According to a study published in Neurology, those who snore and/or have sleep apnea that spend less time in deep sleep may be more likely to have brain biomarkers that are linked to an increased risk of stroke, Alzheimer’s disease, or overall cognitive decline.
According to a separate study from the Faculty of Medicine at the University of Paris-Cite, France 1 in 5 people struggle with sleep apnea, but only 3.5% are receiving treatment. It is estimated that for every 10% decrease in the amount of deep sleep a person gets the brain ages as it is around 2.3 years older.
Brain health can be measured with biomarkers in white matter such as tiny lesions called white matter hyperintensities that are visible on brain scans which become more prevalent with age or by uncontrolled high blood pressure.
“These biomarkers are sensitive indicators of early cerebrovascular disease.

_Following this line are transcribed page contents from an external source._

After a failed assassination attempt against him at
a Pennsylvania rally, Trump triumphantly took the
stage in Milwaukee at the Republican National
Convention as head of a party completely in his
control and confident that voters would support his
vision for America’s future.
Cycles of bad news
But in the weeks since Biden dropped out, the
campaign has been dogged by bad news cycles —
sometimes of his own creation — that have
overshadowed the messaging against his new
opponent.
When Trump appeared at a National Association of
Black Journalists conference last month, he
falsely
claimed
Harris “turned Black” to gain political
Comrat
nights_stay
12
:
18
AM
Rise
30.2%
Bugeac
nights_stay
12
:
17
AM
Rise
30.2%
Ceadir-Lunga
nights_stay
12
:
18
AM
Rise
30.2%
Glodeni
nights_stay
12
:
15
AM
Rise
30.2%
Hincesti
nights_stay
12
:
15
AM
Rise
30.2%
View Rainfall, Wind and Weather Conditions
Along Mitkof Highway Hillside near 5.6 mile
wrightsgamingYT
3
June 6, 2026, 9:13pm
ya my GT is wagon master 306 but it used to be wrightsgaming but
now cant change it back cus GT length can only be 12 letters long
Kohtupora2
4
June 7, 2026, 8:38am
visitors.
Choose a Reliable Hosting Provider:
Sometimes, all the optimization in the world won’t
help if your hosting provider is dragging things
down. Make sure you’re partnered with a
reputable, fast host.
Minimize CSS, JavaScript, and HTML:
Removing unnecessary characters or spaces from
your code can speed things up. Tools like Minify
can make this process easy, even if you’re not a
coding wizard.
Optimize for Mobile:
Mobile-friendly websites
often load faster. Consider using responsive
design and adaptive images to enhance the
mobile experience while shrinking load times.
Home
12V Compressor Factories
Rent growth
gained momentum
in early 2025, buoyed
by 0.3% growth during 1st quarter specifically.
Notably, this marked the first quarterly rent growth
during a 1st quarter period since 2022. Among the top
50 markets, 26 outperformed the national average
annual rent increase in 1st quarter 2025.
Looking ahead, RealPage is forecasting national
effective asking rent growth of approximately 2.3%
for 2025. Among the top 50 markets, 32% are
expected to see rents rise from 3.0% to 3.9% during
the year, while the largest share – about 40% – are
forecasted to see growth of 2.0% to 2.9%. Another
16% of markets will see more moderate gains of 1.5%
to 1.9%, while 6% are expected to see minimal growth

Finding that severe sleep apnea and a reduction in slow-wave sleep are associated with these biomarkers is important since there is no treatment for these changes in the brain, so we need to find ways to prevent them from happening or getting worse,” says Dr. Diego Carvalho from the Mayo Clinic.

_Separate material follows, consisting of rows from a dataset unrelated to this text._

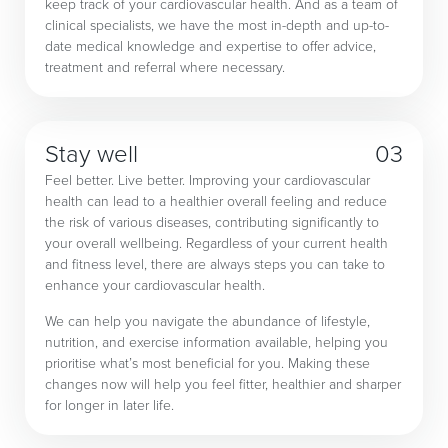
keep track of your cardiovascular health. And as a team of
clinical specialists, we have the most in-depth and up-to-
date medical knowledge and expertise to offer advice,
treatment and referral where necessary.
Stay well
03
Feel better. Live better. Improving your cardiovascular
health can lead to a healthier overall feeling and reduce
the risk of various diseases, contributing significantly to
your overall wellbeing. Regardless of your current health
and fitness level, there are always steps you can take to
enhance your cardiovascular health.
We can help you navigate the abundance of lifestyle,
nutrition, and exercise information available, helping you
prioritise what’s most beneficial for you. Making these
changes now will help you feel fitter, healthier and sharper
for longer in later life.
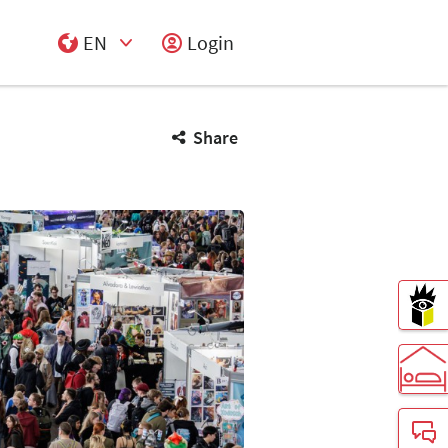
EN
Login
Select Input
Share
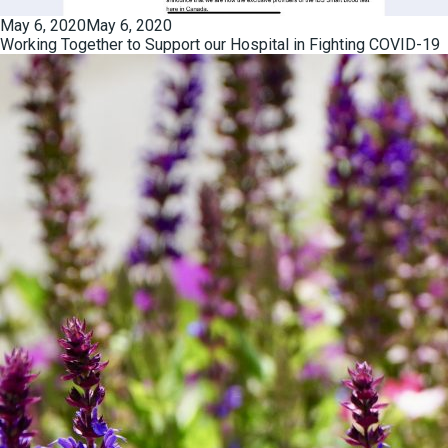
Posted
May 6, 2020
May 6, 2020
on
Working Together to Support our Hospital in Fighting COVID-19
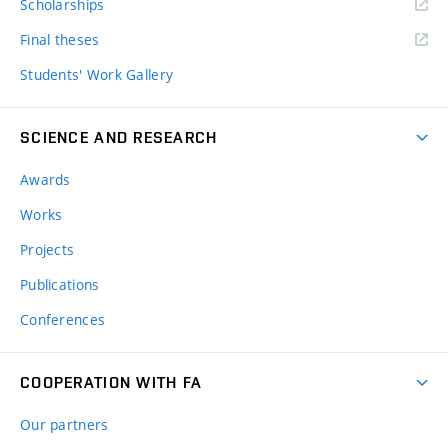
Scholarships
Final theses
Students' Work Gallery
SCIENCE AND RESEARCH
Awards
Works
Projects
Publications
Conferences
COOPERATION WITH FA
Our partners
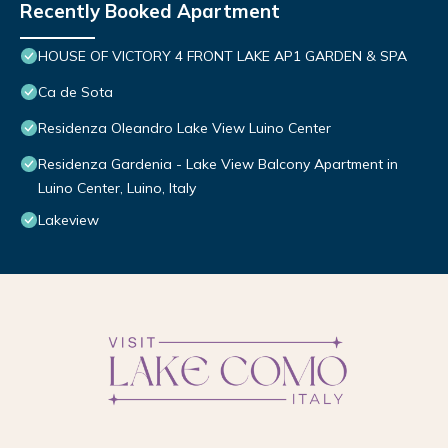
Recently Booked Apartment
HOUSE OF VICTORY 4 FRONT LAKE AP1 GARDEN & SPA
Ca de Sota
Residenza Oleandro Lake View Luino Center
Residenza Gardenia - Lake View Balcony Apartment in
Luino Center, Luino, Italy
Lakeview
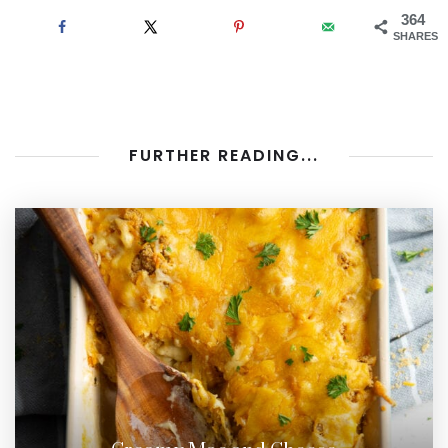
364
SHARES
FURTHER READING...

This study included 140 participants with an average age of 73, who had obstructive sleep apnea and were without cognitive issues at the beginning of the study or dementia at the conclusion. Each of the participants had brain scans and had an overnight stay at a sleep laboratory to investigate how long they spent in deep sleep. 34% of the participants had mild sleep apnea, 32% had moderate sleep apnea, and 34%had severe sleep apnea.
Findings revealed that for every 10% decrease in deep sleep, the white matter hyperintensities increased the equivalent of aging 2.3 years. Those with severe sleep apnea had greater increases in white matter hyperintensities than those with mild or moderate conditions, and those with greater increases demonstrated a decrease in the integrity of brain axons that connect nerve cells.
“More research is required to ascertain if sleep issues affect these brain biomarkers or if it’s the other way around. We also need to explore whether improving sleep quality or treating sleep apnea can affect the trajectory of these biomarkers,” adds Dr. Carvalho.
“We know that Obstructive Sleep Apnea (OSA) is a significant health risk. But if patients are diagnosed with this condition, they can receive treatments and advice to mitigate the risks, adds Dr. Pauline Balagny from the University of Paris-Cité, whose research is published in the journal ERJ Open Research. “Our study implies that OSA is common, but the majority of those affected are unaware they have the condition.”
In a separate study published in BMC Medicine, researchers from the University of California-Berkeley report that deep sleep can help to protect older adults from Alzheimer’s related memory loss, finding that those with high amounts of amyloid deposits in their brain who experience better quality sleep are able to perform better on testing than those with the same amount of deposits that did not sleep as well.
“Think of deep sleep almost like a life raft that keeps memory afloat, rather than memory getting dragged down by the weight of Alzheimer’s disease pathology,” says UC Berkeley professor of neuroscience Matthew Walker. “It now seems that deep NREM sleep may be a new, missing piece in the explanatory puzzle of cognitive reserve. This is especially exciting because we can do something about it. There are ways we can improve sleep, even in older adults.”